▶ Aim of the exercise: Put this sentence from the passage on the power of everyday words into Spanish: "Remember that the lessons learned through emotion and experience will always last the longest."

Text provided Block Start

In short, the point here is to draw the connection between seemingly innocuous words we hear every day and the actual power they have to move us.  Remember that the lessons learned through emotion and experience will always last the longest.  And that’s fine – just don’t let history and learned behavior be your only guides to the future. That’s what the crowd does, after all.

Text provided Block End
Data shown Block Start

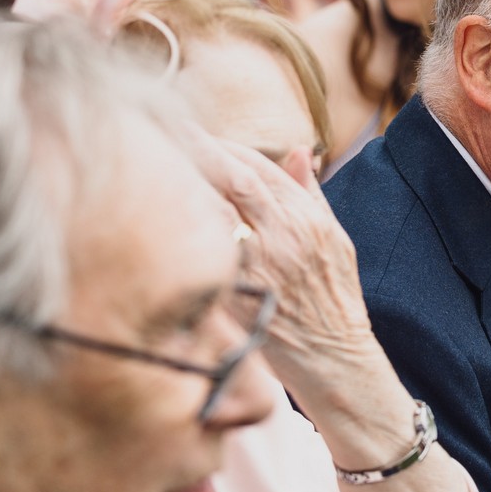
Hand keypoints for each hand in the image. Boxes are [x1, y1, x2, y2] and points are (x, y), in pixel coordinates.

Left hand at [185, 132, 373, 373]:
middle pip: (231, 179)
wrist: (335, 359)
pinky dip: (185, 236)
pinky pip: (205, 258)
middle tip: (163, 132)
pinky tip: (162, 225)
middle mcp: (284, 236)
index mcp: (306, 218)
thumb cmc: (335, 299)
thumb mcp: (336, 239)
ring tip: (154, 170)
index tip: (193, 132)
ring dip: (184, 189)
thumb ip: (310, 194)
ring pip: (213, 213)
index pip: (258, 166)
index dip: (222, 145)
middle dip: (196, 150)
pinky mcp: (239, 296)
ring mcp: (260, 266)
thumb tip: (299, 150)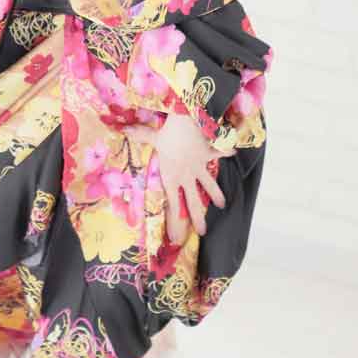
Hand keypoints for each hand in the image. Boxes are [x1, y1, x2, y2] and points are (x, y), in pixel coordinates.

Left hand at [125, 112, 234, 244]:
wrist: (188, 122)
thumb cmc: (168, 132)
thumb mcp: (152, 136)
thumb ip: (140, 136)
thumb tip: (124, 130)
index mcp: (171, 176)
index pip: (172, 203)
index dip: (174, 220)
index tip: (176, 236)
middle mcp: (186, 175)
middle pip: (193, 201)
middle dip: (198, 218)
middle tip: (203, 232)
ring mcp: (200, 166)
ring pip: (209, 185)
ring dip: (215, 194)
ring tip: (222, 205)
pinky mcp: (209, 155)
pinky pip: (219, 154)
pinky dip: (227, 153)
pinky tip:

Data shown Block End

▶ Answer space: Recuerda que las lecciones aprendidas a través de la emoción y la experiencia siempre serán las que más duren.